(Goal 1):
Turn the part of the records that opens with the line containing "common name: Canadian owlet" and closes with the line containing "genus: Bocconia" into a numbered list, leaving out any blank lines.

(Extract to read):
12.1 Before filing any claim against bO2 you agree to try to resolve the dispute informally by contacting bO2.  We will try to resolve the dispute by contacting you via email or any other appropriate means of communication, but if bO2 cannot resolve the dispute within thirty (30) days of submission, you and/or bO2 agree to resolve any claims related to this Agreement through final and binding arbitration, except as otherwise provided for in this clause.

12.2 You and bO2 agree that any dispute arising out of or related to this agreement is personal to you and bO2 and that any dispute will be resolved solely through individual arbitration and will not be brought as a class arbitration, class action, or any other type of representative proceeding. 

12.3 Where a dispute between bO2 and you is referred to arbitration, such dispute shall be resolved by a single neutral arbitrator, and both parties shall have a reasonable opportunity to participate in the selection of the arbitrator. The parties will bear their own costs of the arbitration. You and bO2 expressly agree that the state and federal courts exercising jurisdiction in Brisbane, Queensland, Australia, shall have exclusive jurisdiction over any appeals and the enforcement of an arbitration award.

(Goal 2):
Under the dispute terms above, which courts have exclusive jurisdiction over appeals and the enforcement of an arbitration award?

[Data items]
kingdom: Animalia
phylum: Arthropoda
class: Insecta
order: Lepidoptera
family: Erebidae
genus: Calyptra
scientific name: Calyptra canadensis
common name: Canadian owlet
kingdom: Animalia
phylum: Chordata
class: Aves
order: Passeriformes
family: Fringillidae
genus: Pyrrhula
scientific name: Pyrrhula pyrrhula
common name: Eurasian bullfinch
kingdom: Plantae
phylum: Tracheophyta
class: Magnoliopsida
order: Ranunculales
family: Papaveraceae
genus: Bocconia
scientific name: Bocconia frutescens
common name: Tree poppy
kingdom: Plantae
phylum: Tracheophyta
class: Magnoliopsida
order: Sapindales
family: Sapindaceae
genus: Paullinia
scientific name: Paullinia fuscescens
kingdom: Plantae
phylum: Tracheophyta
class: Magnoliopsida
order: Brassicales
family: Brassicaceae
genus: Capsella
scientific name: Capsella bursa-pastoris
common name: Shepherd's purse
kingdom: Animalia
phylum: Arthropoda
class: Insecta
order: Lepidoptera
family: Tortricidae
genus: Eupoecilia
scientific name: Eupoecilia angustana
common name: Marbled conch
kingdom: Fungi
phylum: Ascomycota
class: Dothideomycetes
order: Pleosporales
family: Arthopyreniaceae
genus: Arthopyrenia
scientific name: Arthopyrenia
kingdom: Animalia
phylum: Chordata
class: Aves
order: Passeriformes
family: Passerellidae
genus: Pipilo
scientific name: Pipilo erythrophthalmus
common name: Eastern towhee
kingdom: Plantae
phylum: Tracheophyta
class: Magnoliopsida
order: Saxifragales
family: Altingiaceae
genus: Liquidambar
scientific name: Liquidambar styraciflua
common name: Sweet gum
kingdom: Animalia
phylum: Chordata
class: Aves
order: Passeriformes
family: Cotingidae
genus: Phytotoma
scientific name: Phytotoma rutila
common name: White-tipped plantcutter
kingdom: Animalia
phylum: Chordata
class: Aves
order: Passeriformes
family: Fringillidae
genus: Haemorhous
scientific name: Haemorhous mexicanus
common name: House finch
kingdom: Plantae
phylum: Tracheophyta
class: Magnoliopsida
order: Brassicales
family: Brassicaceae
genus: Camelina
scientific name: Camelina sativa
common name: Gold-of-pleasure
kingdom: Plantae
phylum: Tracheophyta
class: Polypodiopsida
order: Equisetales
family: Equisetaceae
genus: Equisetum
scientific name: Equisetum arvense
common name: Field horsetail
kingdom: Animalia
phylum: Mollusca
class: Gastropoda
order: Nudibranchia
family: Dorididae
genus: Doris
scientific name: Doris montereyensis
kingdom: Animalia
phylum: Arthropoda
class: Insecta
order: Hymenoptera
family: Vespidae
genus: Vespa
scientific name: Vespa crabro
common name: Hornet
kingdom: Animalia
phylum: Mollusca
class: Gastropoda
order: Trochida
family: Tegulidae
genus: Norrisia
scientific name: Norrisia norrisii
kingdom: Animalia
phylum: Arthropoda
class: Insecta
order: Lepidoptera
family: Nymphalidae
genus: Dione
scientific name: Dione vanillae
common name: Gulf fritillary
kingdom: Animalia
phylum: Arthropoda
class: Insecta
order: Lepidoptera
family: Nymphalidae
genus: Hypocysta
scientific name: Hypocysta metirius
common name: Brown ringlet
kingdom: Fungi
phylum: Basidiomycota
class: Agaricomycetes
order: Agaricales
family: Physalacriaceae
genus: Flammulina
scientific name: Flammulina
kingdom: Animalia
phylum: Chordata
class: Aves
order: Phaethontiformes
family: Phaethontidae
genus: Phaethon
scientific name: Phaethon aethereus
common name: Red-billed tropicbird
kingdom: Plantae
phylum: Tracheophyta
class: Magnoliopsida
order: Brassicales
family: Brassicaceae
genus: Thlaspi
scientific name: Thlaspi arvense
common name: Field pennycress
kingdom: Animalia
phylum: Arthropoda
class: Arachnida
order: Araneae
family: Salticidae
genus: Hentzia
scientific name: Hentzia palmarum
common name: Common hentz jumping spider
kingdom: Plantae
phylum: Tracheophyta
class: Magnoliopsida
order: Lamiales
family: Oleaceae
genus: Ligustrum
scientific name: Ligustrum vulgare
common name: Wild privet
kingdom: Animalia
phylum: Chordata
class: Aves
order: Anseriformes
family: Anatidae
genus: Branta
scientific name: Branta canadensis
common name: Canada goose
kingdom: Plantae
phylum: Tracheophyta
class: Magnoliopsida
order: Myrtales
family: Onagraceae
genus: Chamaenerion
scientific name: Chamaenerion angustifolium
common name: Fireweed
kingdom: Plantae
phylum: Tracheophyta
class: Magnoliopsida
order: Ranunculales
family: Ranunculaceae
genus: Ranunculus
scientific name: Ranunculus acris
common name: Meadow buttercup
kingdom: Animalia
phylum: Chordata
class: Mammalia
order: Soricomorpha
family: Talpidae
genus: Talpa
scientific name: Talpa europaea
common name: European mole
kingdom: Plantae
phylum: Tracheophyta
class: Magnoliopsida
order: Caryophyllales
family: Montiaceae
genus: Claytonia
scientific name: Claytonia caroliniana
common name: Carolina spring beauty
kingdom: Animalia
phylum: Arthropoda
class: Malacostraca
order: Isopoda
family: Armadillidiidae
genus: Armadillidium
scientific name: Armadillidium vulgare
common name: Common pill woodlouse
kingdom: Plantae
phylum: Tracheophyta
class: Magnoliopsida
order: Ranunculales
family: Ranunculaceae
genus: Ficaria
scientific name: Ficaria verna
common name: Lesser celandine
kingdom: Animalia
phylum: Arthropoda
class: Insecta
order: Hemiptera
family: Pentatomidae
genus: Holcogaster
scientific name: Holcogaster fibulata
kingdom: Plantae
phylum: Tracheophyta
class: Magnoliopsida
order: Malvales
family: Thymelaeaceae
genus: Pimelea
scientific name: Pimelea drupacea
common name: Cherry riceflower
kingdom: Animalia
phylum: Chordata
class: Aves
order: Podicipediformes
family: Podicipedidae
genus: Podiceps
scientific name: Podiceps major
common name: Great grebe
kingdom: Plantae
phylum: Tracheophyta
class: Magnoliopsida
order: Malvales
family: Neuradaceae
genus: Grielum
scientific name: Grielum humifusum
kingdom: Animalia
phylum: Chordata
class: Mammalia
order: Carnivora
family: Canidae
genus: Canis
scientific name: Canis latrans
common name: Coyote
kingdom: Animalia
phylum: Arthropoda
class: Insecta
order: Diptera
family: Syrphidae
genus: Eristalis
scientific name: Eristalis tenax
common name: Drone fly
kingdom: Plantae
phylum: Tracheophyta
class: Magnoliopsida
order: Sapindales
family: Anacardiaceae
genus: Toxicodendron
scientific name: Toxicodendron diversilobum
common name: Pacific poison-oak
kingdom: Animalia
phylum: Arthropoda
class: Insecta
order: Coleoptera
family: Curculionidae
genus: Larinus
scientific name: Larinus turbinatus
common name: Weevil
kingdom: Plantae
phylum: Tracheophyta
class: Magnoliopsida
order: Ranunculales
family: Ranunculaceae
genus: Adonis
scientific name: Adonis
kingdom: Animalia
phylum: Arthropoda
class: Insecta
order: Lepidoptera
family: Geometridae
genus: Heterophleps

(Exercise output 1):
1. common name: Canadian owlet
2. kingdom: Animalia
3. phylum: Chordata
4. class: Aves
5. order: Passeriformes
6. family: Fringillidae
7. genus: Pyrrhula
8. scientific name: Pyrrhula pyrrhula
9. common name: Eurasian bullfinch
10. kingdom: Plantae
11. phylum: Tracheophyta
12. class: Magnoliopsida
13. order: Ranunculales
14. family: Papaveraceae
15. genus: Bocconia

(Exercise output 2):
The state and federal courts exercising jurisdiction in Brisbane, Queensland, Australia.